WHAT IS REQUIRED | Copy the listing word for word, from its start through the line containing "- 🔭 Learning JavaScript", including that line. Leave the pictures out.

DATA SUPPLIED |
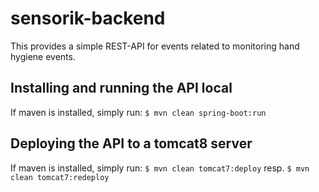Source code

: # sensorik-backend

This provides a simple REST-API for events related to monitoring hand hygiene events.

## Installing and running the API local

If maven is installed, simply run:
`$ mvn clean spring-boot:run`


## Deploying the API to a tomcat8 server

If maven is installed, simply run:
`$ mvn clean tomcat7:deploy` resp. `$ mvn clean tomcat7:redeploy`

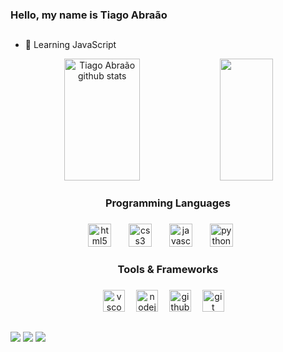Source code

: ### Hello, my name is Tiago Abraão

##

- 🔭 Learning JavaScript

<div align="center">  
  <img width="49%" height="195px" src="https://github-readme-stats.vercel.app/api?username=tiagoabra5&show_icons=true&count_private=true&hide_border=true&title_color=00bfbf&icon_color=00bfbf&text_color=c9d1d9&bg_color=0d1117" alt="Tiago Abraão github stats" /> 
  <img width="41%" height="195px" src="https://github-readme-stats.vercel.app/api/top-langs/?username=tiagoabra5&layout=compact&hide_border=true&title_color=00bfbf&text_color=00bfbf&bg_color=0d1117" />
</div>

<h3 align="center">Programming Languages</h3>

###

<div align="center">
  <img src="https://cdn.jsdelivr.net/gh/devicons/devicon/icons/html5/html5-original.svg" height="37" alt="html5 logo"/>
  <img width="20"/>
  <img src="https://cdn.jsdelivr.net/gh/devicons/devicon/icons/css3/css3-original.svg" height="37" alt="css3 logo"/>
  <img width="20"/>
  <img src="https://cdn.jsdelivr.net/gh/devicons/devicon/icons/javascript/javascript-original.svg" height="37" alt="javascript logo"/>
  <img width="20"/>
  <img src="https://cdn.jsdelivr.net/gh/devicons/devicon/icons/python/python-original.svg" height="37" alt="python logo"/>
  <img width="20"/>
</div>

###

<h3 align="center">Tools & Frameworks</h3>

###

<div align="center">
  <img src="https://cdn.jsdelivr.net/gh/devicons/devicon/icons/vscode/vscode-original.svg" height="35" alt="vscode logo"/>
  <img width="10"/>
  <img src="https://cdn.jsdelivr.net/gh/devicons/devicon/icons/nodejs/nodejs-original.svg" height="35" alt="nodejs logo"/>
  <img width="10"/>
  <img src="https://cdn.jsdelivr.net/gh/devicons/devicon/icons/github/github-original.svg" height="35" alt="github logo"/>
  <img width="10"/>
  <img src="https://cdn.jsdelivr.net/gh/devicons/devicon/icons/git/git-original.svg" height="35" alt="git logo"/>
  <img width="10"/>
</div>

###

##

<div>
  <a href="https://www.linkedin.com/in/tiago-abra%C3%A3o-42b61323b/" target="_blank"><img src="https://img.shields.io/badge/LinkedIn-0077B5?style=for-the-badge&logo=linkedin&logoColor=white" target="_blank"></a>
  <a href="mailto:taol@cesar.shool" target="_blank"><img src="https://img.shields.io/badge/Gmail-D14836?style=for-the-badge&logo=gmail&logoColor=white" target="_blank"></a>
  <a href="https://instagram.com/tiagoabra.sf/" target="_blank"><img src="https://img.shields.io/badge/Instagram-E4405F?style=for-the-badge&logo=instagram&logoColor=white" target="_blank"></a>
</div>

EXERCISE RESULT |
Source code

: # sensorik-backend

This provides a simple REST-API for events related to monitoring hand hygiene events.

## Installing and running the API local

If maven is installed, simply run:
`$ mvn clean spring-boot:run`


## Deploying the API to a tomcat8 server

If maven is installed, simply run:
`$ mvn clean tomcat7:deploy` resp. `$ mvn clean tomcat7:redeploy`

Source code

: ### Hello, my name is Tiago Abraão

##

- 🔭 Learning JavaScript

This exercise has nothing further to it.